Brenthworth chciał coś powiedzieć, ale Langtry uprzedził go i odezwał się z dziwnym współczuciem w głosie.
— Obawiam się, że admirał Garret nie przybędzie. Uważa, że jest niezbędny na stanowisku dowodzenia. Polecił przekazać komandorowi Brenthworthowi rozkazy dla pani, wynikające z opracowanego przez siebie planu obronnego rozmieszczenia sił.
Honor przyjrzała mu się, chwilowo niezdolna do wydania artykułowanego dźwięku, po czym przeniosła wzrok na Brenthwortha. Ten był purpurowy aż po nasadę włosów i wreszcie zrozumiała w pełni wyraz jego oczu i powód, który go wywołał. Był to wstyd.

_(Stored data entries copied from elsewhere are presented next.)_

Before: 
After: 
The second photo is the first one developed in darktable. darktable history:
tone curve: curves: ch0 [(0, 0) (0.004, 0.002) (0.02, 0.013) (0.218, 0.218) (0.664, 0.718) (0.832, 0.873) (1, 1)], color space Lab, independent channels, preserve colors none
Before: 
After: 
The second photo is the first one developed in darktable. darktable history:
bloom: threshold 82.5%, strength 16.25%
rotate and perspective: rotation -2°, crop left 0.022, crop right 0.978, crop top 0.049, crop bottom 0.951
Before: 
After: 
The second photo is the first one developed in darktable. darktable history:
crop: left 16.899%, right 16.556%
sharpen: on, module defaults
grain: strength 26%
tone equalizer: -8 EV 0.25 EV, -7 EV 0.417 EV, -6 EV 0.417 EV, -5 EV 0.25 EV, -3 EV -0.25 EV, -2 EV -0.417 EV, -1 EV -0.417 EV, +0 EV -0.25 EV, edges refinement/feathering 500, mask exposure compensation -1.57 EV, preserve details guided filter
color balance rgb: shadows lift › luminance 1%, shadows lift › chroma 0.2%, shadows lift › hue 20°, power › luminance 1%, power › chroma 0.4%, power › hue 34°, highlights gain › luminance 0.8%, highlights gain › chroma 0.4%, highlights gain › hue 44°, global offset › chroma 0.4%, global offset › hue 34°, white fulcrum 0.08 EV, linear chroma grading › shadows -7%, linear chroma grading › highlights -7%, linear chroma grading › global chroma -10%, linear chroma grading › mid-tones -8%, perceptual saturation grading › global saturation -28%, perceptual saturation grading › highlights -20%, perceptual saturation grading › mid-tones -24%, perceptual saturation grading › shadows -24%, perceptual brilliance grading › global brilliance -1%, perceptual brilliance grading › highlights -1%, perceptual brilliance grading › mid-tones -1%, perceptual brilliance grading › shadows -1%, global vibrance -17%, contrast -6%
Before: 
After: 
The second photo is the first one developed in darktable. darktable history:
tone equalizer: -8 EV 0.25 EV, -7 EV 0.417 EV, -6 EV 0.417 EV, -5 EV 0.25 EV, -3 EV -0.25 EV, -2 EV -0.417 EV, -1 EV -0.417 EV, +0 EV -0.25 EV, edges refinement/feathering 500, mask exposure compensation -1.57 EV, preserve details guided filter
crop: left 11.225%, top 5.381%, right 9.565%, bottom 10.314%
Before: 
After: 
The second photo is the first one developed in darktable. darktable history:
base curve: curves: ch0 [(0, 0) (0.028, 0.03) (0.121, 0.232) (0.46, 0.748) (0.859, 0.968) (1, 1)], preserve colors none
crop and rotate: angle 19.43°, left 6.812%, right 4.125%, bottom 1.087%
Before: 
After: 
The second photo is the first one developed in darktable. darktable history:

— Obawiam się, że jest to sytuacja nie do przyjęcia, sir Anthony — powiedziała zadziwiająco spokojnym i nieugiętym tonem. — Admirał Garret może być doskonałym oficerem, ale nie jest w stanie w pełni zrozumieć możliwości moich okrętów, ponieważ ich nie zna, wobec czego nie może skutecznie ich wykorzystać. Z całym szacunkiem, komandorze Brenthworth, ale według mojej oceny sytuacji wasza flota nie ma szans samodzielnie obronić planety.
— Ja… — zaczął Brenthworth i zamilkł, a jego twarz nabrała jeszcze głębszego odcienia czerwieni.
— Rozumiem pańskie położenie, komandorze — dodała ciszej, bo żal się jej go zrobiło. — Proszę nie uważać tego, co powiedziałam, za krytykę swojej osoby.
Upokorzenie oficera wyraźnie wzrosło, ale zrozumienie sytuacji, w jakiej się znalazł, spowodowało również, że poczuł wdzięczność. Widziała to w jego oczach.
— Doskonale, sir Anthony — ponownie skoncentrowała się na ambasadorze. — Będziemy musieli zmienić przekonania admirała Garreta. By obronić Graysona, muszę dojść do porozumienia i ściśle współpracować…
— Momencik! — Głos Housemana w niczym nie przypominał pełnego wyższości tonu z ostatniej rozmowy, był napięty i lekko się łamał. — Nie sądzę, żeby pani w pełni rozumiała sytuację, kapitan Harrington. Jest pani oficerem Królewskiej Marynarki zobowiązanym chronić przede wszystkim interesy Królestwa Manticore, nie planety Grayson. Jest moją powinnością jako przedstawiciela Jej Królewskiej Mości przypomnieć pani, że ochrona obywateli Królestwa jest bezwzględnie najważniejszym ze spoczywających na pani obowiązków.
— Zamierzam w pełni chronić poddanych Jej Królewskiej Mości, panie Houseman — odparła, nie starając się nawet ukryć niechęci. — A najlepszym na to sposobem jest obrona całej planety, na której przebywają, nie zaś tego kawałka, na którym akurat stoją.
— Tylko nie tym tonem, dobrze?! Proszę nie zapominać, że to po śmierci admirała Courvosiera ja jestem szefem delegacji dyplomatycznej i traktować stosownie moje instrukcje.